Work instructions >>
Update the records from the start through the line containing "13 апр 2011, 14:44" by replacing "Netflix" with "Hulu", and return only those lines with everything else unchanged.

*** Supplied material ***

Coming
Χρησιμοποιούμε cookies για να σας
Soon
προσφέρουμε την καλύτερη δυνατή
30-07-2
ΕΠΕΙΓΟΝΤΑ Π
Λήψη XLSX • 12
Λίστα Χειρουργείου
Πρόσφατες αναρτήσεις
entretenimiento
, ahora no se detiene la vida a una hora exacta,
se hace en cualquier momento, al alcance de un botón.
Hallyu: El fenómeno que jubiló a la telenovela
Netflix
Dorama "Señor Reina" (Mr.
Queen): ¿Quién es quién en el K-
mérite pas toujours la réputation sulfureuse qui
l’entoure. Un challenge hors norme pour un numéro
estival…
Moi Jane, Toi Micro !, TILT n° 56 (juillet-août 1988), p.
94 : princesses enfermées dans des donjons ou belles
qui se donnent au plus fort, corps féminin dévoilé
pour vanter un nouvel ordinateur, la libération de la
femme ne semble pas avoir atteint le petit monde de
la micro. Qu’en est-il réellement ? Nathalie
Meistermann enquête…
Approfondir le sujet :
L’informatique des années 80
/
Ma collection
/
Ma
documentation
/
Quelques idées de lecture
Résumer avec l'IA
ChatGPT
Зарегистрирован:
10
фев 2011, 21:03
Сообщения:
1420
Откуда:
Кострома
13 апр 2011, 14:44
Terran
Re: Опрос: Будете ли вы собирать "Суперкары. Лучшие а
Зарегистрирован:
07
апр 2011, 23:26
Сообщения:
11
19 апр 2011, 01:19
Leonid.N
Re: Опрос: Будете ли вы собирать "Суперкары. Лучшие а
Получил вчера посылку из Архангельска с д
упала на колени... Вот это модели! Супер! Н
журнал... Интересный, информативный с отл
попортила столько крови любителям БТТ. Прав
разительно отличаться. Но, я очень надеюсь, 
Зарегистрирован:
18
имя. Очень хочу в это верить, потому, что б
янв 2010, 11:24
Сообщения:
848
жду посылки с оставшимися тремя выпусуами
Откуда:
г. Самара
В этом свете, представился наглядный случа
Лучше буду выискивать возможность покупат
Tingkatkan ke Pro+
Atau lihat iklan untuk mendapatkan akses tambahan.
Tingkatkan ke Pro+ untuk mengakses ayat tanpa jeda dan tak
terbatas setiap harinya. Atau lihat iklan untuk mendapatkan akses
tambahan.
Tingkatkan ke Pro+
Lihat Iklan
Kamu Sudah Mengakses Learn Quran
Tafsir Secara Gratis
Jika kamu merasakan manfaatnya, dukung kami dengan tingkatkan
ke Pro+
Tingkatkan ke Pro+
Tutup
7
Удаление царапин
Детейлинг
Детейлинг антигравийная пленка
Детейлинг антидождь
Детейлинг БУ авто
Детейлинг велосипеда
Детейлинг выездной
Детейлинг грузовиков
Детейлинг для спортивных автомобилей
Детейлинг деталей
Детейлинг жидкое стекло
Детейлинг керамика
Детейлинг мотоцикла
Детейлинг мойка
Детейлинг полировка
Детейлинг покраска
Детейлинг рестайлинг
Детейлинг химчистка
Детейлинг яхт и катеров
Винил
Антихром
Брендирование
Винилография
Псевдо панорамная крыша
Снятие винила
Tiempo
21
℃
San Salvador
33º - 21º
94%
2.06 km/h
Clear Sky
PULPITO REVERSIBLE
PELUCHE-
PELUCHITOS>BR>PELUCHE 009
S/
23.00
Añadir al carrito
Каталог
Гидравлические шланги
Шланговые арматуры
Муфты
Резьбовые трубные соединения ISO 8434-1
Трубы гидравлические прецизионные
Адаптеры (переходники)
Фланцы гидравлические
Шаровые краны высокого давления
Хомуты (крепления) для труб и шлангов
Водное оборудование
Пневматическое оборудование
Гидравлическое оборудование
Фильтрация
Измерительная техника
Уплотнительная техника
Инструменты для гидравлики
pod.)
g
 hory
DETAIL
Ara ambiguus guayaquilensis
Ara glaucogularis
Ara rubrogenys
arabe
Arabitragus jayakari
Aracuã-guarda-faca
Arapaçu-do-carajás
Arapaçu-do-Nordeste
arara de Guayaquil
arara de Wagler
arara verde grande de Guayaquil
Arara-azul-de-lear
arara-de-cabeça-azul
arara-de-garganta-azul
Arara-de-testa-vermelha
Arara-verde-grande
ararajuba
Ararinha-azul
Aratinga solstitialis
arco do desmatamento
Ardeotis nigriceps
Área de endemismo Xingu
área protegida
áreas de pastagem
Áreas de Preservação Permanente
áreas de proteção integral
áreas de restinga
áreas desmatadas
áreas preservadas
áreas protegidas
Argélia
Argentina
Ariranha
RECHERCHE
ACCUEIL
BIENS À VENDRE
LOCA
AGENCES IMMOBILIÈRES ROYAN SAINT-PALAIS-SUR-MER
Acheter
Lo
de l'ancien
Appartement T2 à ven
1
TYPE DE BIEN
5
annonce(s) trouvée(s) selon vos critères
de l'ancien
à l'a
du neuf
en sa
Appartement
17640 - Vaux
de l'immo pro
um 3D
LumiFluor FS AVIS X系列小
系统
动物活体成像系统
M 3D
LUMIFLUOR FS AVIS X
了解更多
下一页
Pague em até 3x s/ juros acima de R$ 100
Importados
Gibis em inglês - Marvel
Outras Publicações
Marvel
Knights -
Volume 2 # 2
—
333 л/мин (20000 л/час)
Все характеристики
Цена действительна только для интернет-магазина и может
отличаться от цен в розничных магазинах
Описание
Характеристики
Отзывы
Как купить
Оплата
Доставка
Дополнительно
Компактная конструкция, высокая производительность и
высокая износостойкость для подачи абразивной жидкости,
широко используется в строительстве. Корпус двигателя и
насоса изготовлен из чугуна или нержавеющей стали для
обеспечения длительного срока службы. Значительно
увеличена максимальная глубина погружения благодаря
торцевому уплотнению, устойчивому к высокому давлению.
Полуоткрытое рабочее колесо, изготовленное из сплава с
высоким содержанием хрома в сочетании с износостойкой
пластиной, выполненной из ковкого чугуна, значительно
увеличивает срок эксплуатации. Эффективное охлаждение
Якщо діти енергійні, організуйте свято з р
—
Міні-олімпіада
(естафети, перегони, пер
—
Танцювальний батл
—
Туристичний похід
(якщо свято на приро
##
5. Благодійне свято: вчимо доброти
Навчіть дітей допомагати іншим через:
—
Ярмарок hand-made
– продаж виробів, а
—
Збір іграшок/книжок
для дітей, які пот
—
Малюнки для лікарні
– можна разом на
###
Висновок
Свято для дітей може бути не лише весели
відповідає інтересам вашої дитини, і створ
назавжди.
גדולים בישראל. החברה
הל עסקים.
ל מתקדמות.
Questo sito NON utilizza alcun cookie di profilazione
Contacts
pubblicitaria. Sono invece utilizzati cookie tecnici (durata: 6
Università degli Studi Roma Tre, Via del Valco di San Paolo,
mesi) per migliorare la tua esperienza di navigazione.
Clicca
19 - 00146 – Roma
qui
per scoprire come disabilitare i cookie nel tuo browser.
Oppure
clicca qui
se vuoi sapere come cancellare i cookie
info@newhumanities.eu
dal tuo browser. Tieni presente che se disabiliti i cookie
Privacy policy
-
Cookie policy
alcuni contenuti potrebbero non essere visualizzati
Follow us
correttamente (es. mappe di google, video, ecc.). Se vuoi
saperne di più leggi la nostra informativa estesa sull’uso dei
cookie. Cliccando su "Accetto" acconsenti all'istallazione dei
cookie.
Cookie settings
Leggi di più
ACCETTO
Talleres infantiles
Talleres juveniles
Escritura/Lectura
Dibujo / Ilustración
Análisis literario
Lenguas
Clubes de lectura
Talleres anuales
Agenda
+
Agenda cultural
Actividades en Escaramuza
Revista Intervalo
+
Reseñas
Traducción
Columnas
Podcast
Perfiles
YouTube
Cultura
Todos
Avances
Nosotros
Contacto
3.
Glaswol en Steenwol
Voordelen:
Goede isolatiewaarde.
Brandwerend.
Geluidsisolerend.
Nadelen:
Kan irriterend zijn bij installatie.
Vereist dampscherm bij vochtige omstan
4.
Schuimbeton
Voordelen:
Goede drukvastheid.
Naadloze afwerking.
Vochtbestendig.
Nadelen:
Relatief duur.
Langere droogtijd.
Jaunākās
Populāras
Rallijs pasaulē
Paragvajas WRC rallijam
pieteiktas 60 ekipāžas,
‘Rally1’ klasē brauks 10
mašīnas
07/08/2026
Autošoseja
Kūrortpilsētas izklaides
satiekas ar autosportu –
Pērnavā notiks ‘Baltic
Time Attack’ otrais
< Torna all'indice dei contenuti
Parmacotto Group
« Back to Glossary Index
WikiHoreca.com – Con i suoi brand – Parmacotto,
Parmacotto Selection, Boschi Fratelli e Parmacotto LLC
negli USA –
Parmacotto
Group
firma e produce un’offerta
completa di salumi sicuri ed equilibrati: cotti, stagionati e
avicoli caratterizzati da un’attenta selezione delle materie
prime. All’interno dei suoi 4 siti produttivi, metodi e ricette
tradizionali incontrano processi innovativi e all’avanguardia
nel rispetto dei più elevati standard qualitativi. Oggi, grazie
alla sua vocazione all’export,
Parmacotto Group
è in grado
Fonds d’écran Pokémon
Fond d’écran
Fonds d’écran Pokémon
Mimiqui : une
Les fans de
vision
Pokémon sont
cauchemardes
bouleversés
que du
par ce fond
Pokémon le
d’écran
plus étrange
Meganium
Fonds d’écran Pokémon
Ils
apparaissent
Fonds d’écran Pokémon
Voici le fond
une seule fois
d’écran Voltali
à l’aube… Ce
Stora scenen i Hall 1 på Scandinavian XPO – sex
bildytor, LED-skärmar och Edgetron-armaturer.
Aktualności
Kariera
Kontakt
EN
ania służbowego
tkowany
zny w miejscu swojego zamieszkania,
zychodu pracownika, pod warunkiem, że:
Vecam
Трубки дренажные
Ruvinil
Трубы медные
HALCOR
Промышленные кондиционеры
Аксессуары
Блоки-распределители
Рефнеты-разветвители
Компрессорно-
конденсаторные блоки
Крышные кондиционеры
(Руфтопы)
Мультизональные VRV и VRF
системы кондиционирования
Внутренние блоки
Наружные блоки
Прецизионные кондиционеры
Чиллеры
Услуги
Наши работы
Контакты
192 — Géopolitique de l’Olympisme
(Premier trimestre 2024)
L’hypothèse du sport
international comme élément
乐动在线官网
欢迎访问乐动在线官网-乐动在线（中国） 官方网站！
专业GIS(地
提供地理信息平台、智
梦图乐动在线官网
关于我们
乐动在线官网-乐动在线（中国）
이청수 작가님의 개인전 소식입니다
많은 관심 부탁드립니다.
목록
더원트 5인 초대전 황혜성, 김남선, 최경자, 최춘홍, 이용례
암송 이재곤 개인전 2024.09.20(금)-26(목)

*** End of Supplied material ***

Expected output >>
Coming
Χρησιμοποιούμε cookies για να σας
Soon
προσφέρουμε την καλύτερη δυνατή
30-07-2
ΕΠΕΙΓΟΝΤΑ Π
Λήψη XLSX • 12
Λίστα Χειρουργείου
Πρόσφατες αναρτήσεις
entretenimiento
, ahora no se detiene la vida a una hora exacta,
se hace en cualquier momento, al alcance de un botón.
Hallyu: El fenómeno que jubiló a la telenovela
Hulu
Dorama "Señor Reina" (Mr.
Queen): ¿Quién es quién en el K-
mérite pas toujours la réputation sulfureuse qui
l’entoure. Un challenge hors norme pour un numéro
estival…
Moi Jane, Toi Micro !, TILT n° 56 (juillet-août 1988), p.
94 : princesses enfermées dans des donjons ou belles
qui se donnent au plus fort, corps féminin dévoilé
pour vanter un nouvel ordinateur, la libération de la
femme ne semble pas avoir atteint le petit monde de
la micro. Qu’en est-il réellement ? Nathalie
Meistermann enquête…
Approfondir le sujet :
L’informatique des années 80
/
Ma collection
/
Ma
documentation
/
Quelques idées de lecture
Résumer avec l'IA
ChatGPT
Зарегистрирован:
10
фев 2011, 21:03
Сообщения:
1420
Откуда:
Кострома
13 апр 2011, 14:44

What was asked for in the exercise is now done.